In una recente sentenza la giurisprudenza è tornata a pronunciarsi in materia di accesso agli atti all’interno dei pubblici appalti.
I giudici hanno stabilito che nel rapporto (contrastante) tra accesso e riservatezza, vige il principio di “stretta indispensabilità” nel senso che qualora la documentazione richiesta sia necessaria alla difesa in giudizio, essa va resa disponibile.

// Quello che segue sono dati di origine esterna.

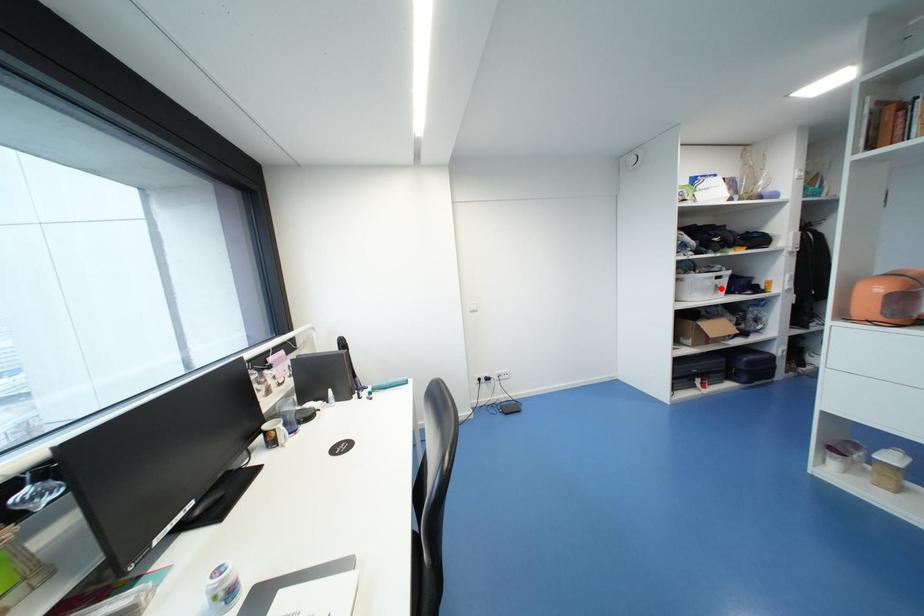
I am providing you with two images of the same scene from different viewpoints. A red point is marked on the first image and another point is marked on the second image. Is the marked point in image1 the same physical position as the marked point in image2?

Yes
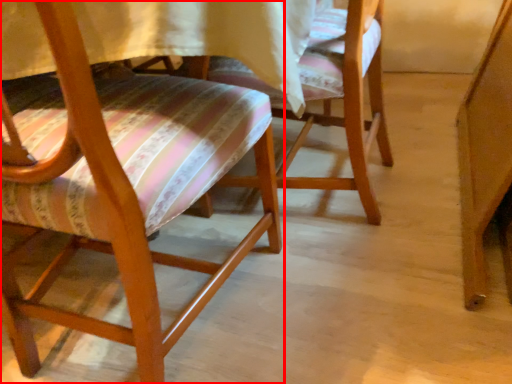
Question: From the image's perspective, where is chair (annotated by the red box) located relative to chair?

Choices:
 (A) above
 (B) below

Answer: (B)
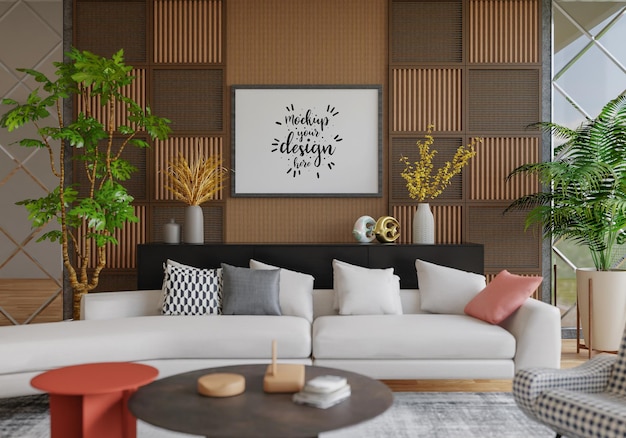
You are a GUI agent. You are given a task and a screenshot of the screen. Output one action in this format:
    pyautogui.click(x=<x>, y=<y>)
    Task: Click on the picture
    The image size is (626, 438).
    Given the screenshot: What is the action you would take?
    pyautogui.click(x=357, y=149)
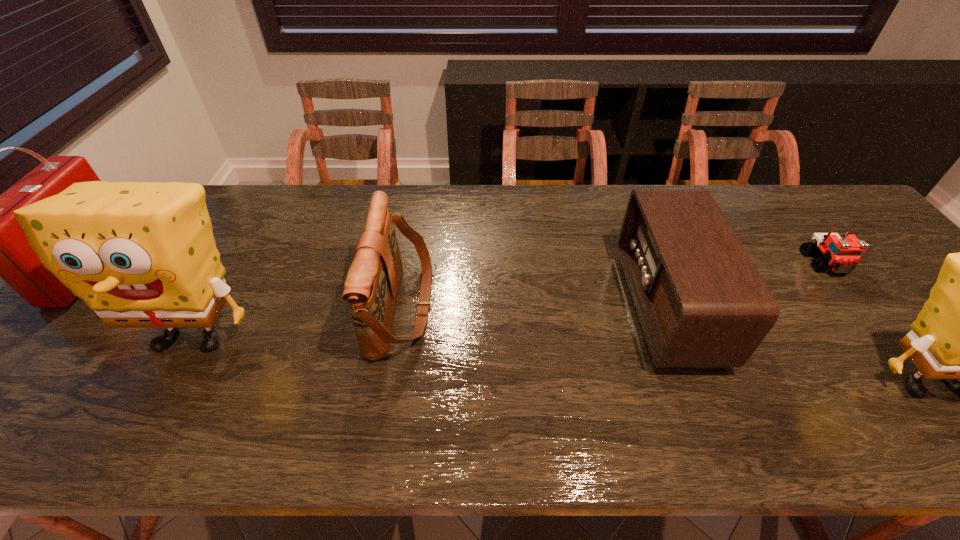
Where is `vacant space at the far edge of the desktop`? The image size is (960, 540). vacant space at the far edge of the desktop is located at coordinates (534, 187).

In the image, there is a desktop. At what (x,y) coordinates should I click in order to perform the action: click on vacant space at the near edge. Please return your answer as a coordinate pair (x, y). Looking at the image, I should click on (198, 388).

You are a GUI agent. You are given a task and a screenshot of the screen. Output one action in this format:
    pyautogui.click(x=<x>, y=<y>)
    Task: Click on the unoccupied area between the Lego and the fourth object from right to left
    The width and height of the screenshot is (960, 540).
    Given the screenshot: What is the action you would take?
    pyautogui.click(x=613, y=285)

Locate an element on the screen. The image size is (960, 540). free space between the radio receiver and the third object from left to right is located at coordinates (534, 306).

Image resolution: width=960 pixels, height=540 pixels. Identify the location of free space between the Lego and the leftmost object. [458, 265].

This screenshot has height=540, width=960. What are the coordinates of `free spot between the left sponge and the third object from right to left` in the screenshot? It's located at (431, 320).

Locate an element on the screen. vacant space that's between the third object from right to left and the taller sponge is located at coordinates (431, 320).

Identify which object is the fourth closest to the radio receiver. Please provide its 2D coordinates. Your answer should be formatted as a tuple, i.e. [(x, y)], where the tuple contains the x and y coordinates of a point satisfying the conditions above.

[(140, 255)]

This screenshot has width=960, height=540. In order to click on object that is the second closest to the radio receiver in this screenshot , I will do 841,255.

This screenshot has height=540, width=960. In order to click on vacant space that satisfies the following two spatial constraints: 1. on the front-facing side of the Lego; 2. on the front-facing side of the fourth object from right to left in this screenshot , I will do `click(858, 306)`.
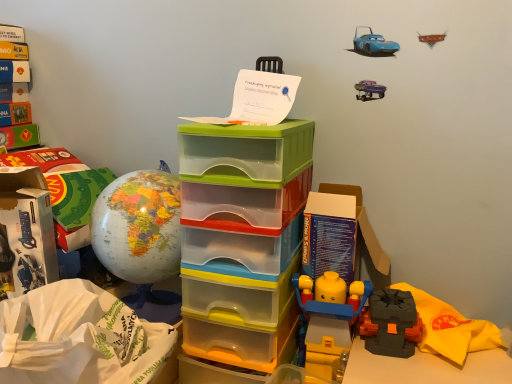
Question: Which direction should I rotate to look at translucent plastic storage box at center, arranged as the 1th storage box when viewed from the right?

Choices:
 (A) right
 (B) left

Answer: (B)

Question: Is matte globe at left at the back of white cardboard box at left, which is the first storage box from left to right?

Choices:
 (A) yes
 (B) no

Answer: (B)

Question: Does white cardboard box at left, marked as the second storage box in a right-to-left arrangement, have a lesser height compared to matte globe at left?

Choices:
 (A) yes
 (B) no

Answer: (B)

Question: Is white cardboard box at left, marked as the second storage box in a right-to-left arrangement, positioned in front of matte globe at left?

Choices:
 (A) yes
 (B) no

Answer: (B)

Question: Is white cardboard box at left, which is the first storage box from left to right, outside of matte globe at left?

Choices:
 (A) no
 (B) yes

Answer: (B)

Question: Does white cardboard box at left, which is the first storage box from left to right, have a smaller size compared to matte globe at left?

Choices:
 (A) no
 (B) yes

Answer: (B)

Question: Is white cardboard box at left, which is the first storage box from left to right, facing towards matte globe at left?

Choices:
 (A) yes
 (B) no

Answer: (B)

Question: Does white paper bag at lower left appear on the right side of matte black lego piece at lower right?

Choices:
 (A) no
 (B) yes

Answer: (A)

Question: Can matte black lego piece at lower right be found inside white paper bag at lower left?

Choices:
 (A) yes
 (B) no

Answer: (B)

Question: Could you tell me if white paper bag at lower left is facing matte black lego piece at lower right?

Choices:
 (A) no
 (B) yes

Answer: (A)

Question: Is white paper bag at lower left completely or partially outside of matte black lego piece at lower right?

Choices:
 (A) no
 (B) yes

Answer: (B)

Question: Is white paper bag at lower left further to the viewer compared to matte black lego piece at lower right?

Choices:
 (A) no
 (B) yes

Answer: (A)

Question: Can you confirm if white paper bag at lower left is smaller than matte black lego piece at lower right?

Choices:
 (A) yes
 (B) no

Answer: (B)

Question: Does matte black lego piece at lower right have a greater width compared to translucent plastic storage box at center, positioned as the 2th storage box in left-to-right order?

Choices:
 (A) no
 (B) yes

Answer: (A)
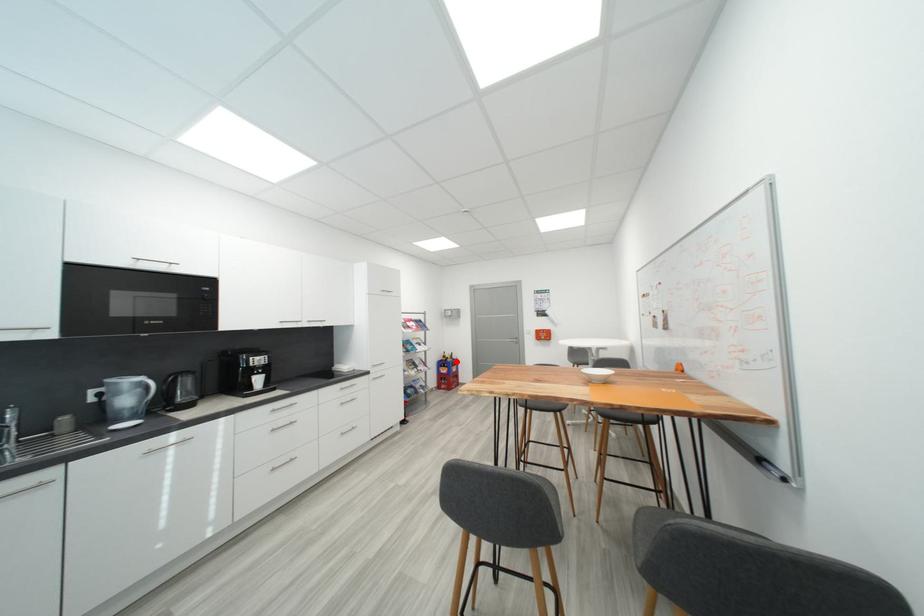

Così si è espresso il Consiglio di Stato, nella sentenza n. 1692 del 11 aprile 2017.
I giudici hanno, in primo luogo, chiarito che nella scala gerarchica dei valori da considerare, in occasione della disamina dei motivi che giustificano una domanda di accesso, quelli legati alle esigenze di difesa del richiedente occupano un gradino elevato ma non tale, tuttavia, da prevalere sempre e comunque (e soprattutto acriticamente) su qualunque altro interesse, specie se contrapposto giacché invocato da chi, di contro, denuncia che, consentendosi l’accesso, si permetterebbe il disvelamento di propri dati, ritenuti sensibili, contenuti nella documentazione amministrativa da altri chiesta.
Accesso agli atti all’interno dei pubblici appalti
È anche vero che, entro determinati limiti, un’effettiva esigenza di difesa, non altrimenti suscettibile di appagamento (ossia che non è possibile soddisfare se non acquisendo conoscenza proprio di quella particolare documentazione che reca altresì, in seno, il dato sensibile che riguarda un soggetto terzo e, perciò, controinteressato), può prevalere sui contrapposti interessi alla riservatezza.